Consigne 1: Dites si chacune des affirmations suivantes concorde avec le texte sur l'Audi-Jaray, en répondant par oui ou par non et en citant mot pour mot les termes décisifs du texte. (a) La réplique a été construite en six semaines. (b) L'habitacle n'offre de la place que pour un seul passager. (c) Au volant, on entend un fort bruit de vent.
Consigne 2: Reprenez le texte sur l'Audi-Jaray à l'endroit où il s'arrête et poursuivez-en la rédaction.

Texte fourni:
****************

Une réplique a été fabriquée par les créatifs de l’agence BBH en seulement six semaines ! “Nous avons dû la construire complètement parce que l’originale a une valeur incommensurable en dizaines de millions”, m’a, expliqué Ian Heartfield, directeur créatif de BBH : “Martin Pac l’a réalisé pour nous. Sur les vieilles photos, elle a l’air très petite et haute, au début. Puis on a vu la vraie et on s’est dit que ce n’était pas une voiture normale mais une voiture géniale qui avait un siècle d’avance ! Mais elle a aussi la grâce d’une statue et maintenant c’est une automobile en état de marche avec une longueur d’avance de 96 ans de savoir-faire. On ne peut qu’admirer et déplorer que cette merveille ait disparu si négligemment comme au fond d’un tiroir. En 1933, Auto Union a commencé à développer les voitures de course Silver Arrows sous la direction de Ferdinand Porsche et bien, sachez-le, Porsche à copié la voiture de Paul Jaray, l’extrémité avant avec les phares encastrés et la calandre ridiculement simple qui a quelque chose d’un koala bâillant, Porsche à tout copié ! Même à l’arrière, la voiture est comme faite d’une seule pièce, sans une seule ligne droite. Cela ressemble plus à quelque chose des années 1960 qu’à 1927. Le détail de conception le plus étonnant est réservé à l’arrière fluide : une nageoire dorsale continue fend la lunette arrière. Selon Jaray, cela devrait sensiblement augmenter la stabilité de la voiture”…
Conduire cette Audi-Jaray est une expérience phénoménale, quoique se faufiler à la place du conducteur nécessite une certaine agilité. La toute première impression est une légère claustrophobie. Mais il y a de la place pour deux passagers. Le démarrage du moteur, pourtant étonnamment ultra primitif et l’enclenchement de la première vitesse à l’aide du levier de vitesses incurvé sont des jeux d’enfants, et partir est aussi facile que vous l’imaginez …
Une fois que vous appuyez sur l’accélérateur dans les rues étroites, la modernité de cette voiture est littéralement audible : pas le moindre bruit de vent. L’alimentation en air à l’intérieur est régulée par une fenêtre pliable centrale dans la façade en verre. L’autre aspect moderne est la vue sur le capot. Sans ailes visibles, la voiture ressemble à un design d’après-guerre. Comment l’Audi-Jaray se serait vendue est pure spéculation.

****************

Matériel:
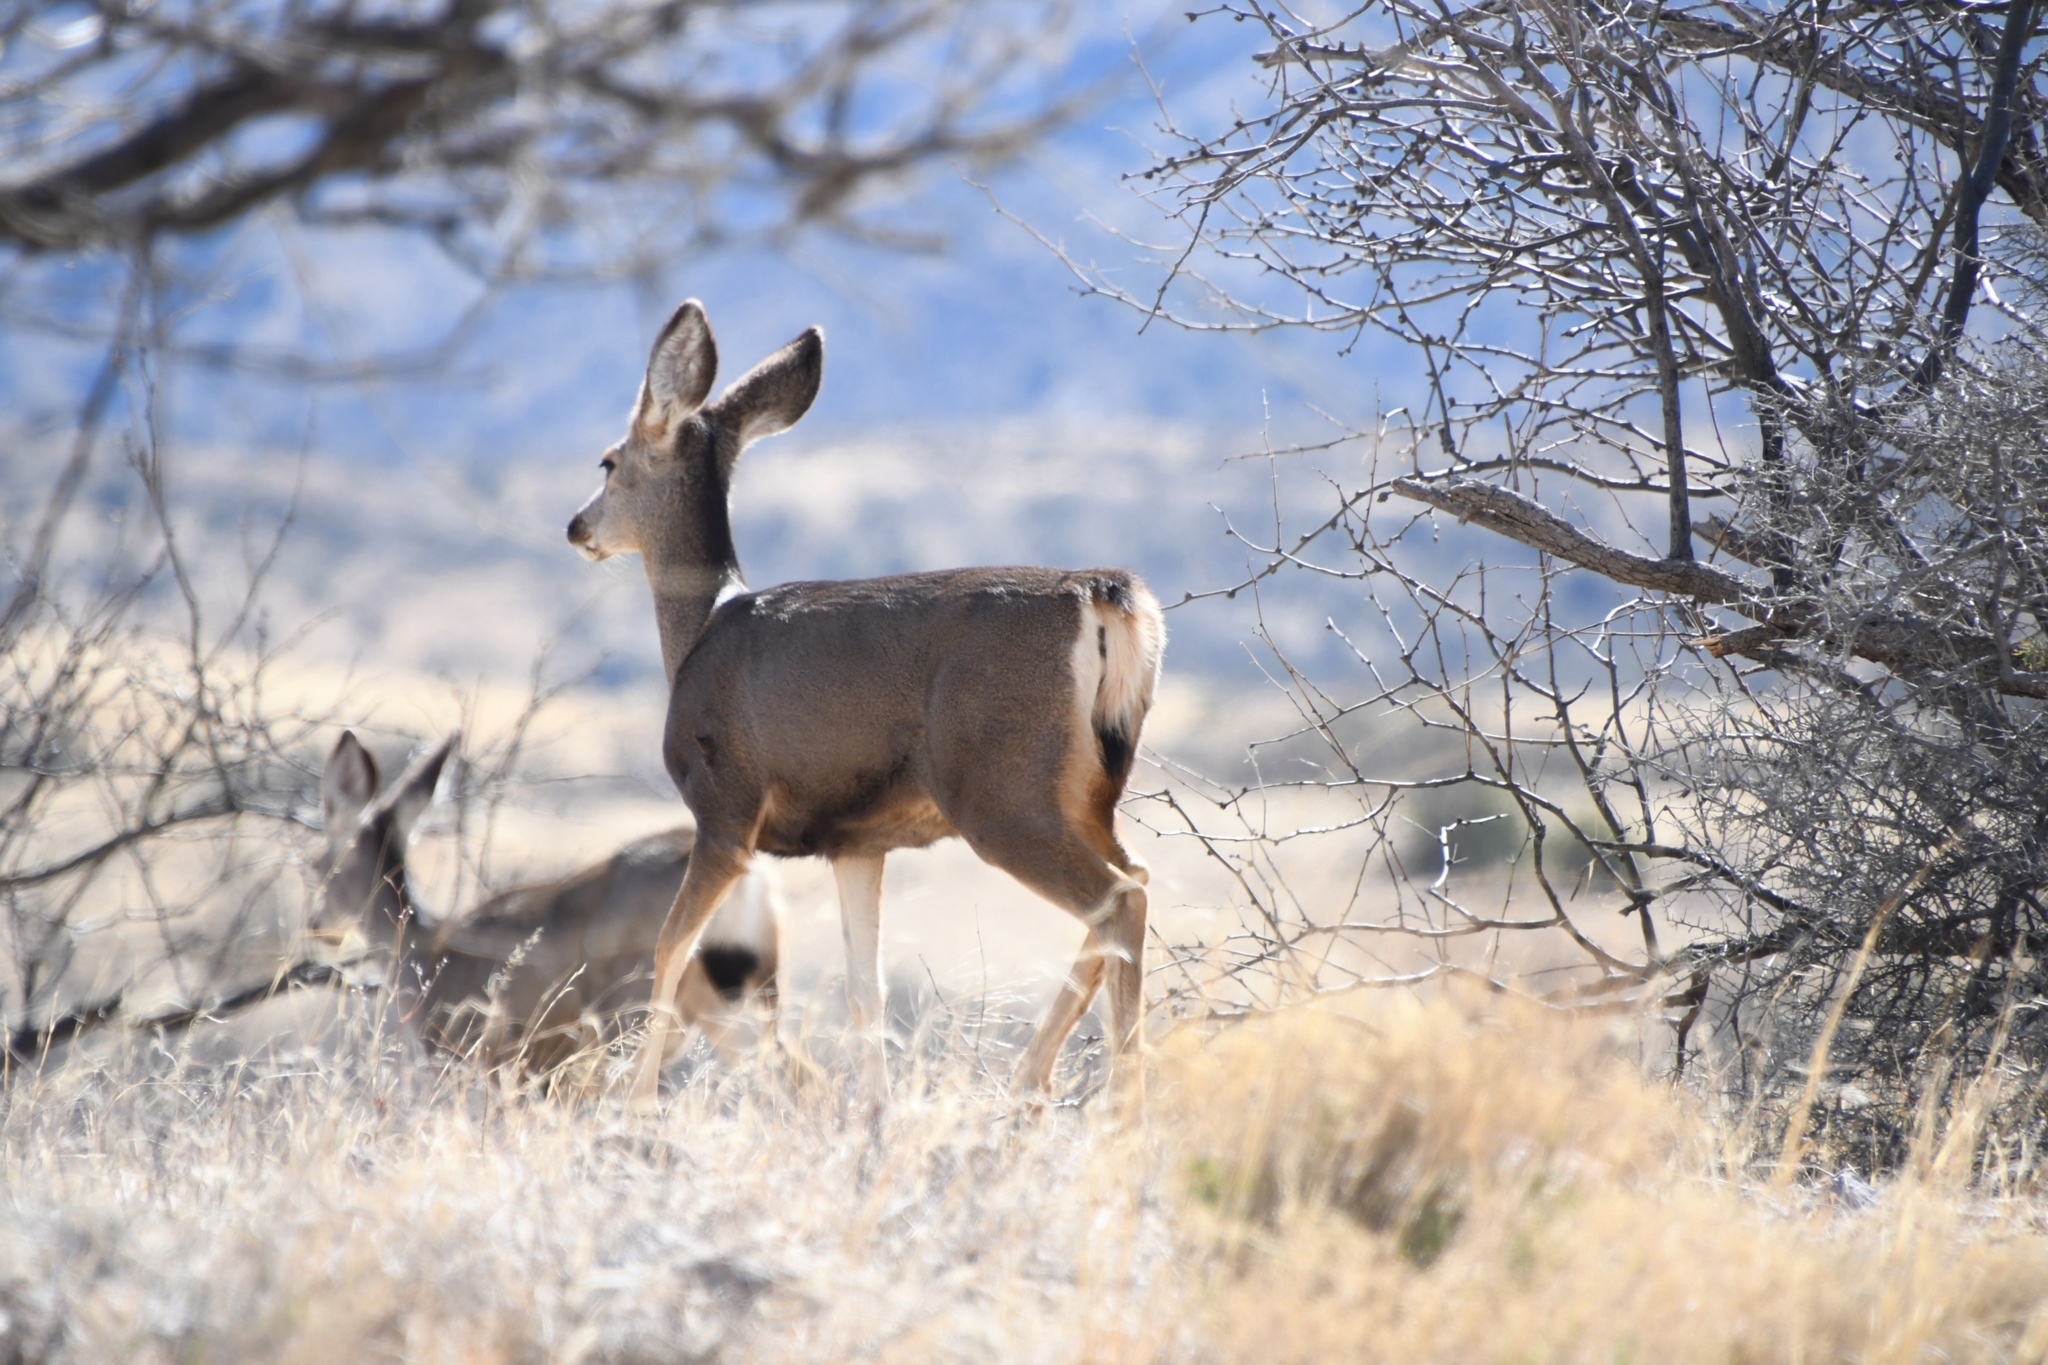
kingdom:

****************

Corrigé 1:
(a) Oui : « en seulement six semaines ».
(b) Non : « il y a de la place pour deux passagers ».
(c) Non : « pas le moindre bruit de vent ».

Corrigé 2:
Ce qui est certain, cependant, c’est que les leçons que Jaray a enseignées à la Guilde des constructeurs n’ont pas été complètement oubliées. Après la guerre, DKW a produit toute une série de berlines profilées et à traction avant. Il y a aussi la VW Coccinelle qui est sortie de la chaîne de montage intouchée jusqu’en 1959. Toutes ces voitures portaient les caractéristiques héritées (en réalité volées) des conceptions de Paul Jaray, perfectionnées par la Tatra.
À propos, le coefficient de traînée de cette Audi-Jaray est de 0,29. Même la Porsche n’y arrive pas ! La Tatra T77 était sa grande sœur. Paul Jaray serait fier que son héritage en tant qu’aérodynamicien soit toujours intact. Ses voitures, initialement considérées comme des monstres, étaient en avance sur leur temps et ont considérablement influencé le design. La conduire est une expérience spéciale qui s’associe à une légère claustrophobie.
Une seule chose est regrettable : Audi aurait dû choisir une autre chanson pour mettre en musique son spot TV. Parce que les canards moches ont vraiment l’air différents. L’Audi-Jaray n’est pas un vilain petit canard, c’est le plus beau et mignon canard du monde !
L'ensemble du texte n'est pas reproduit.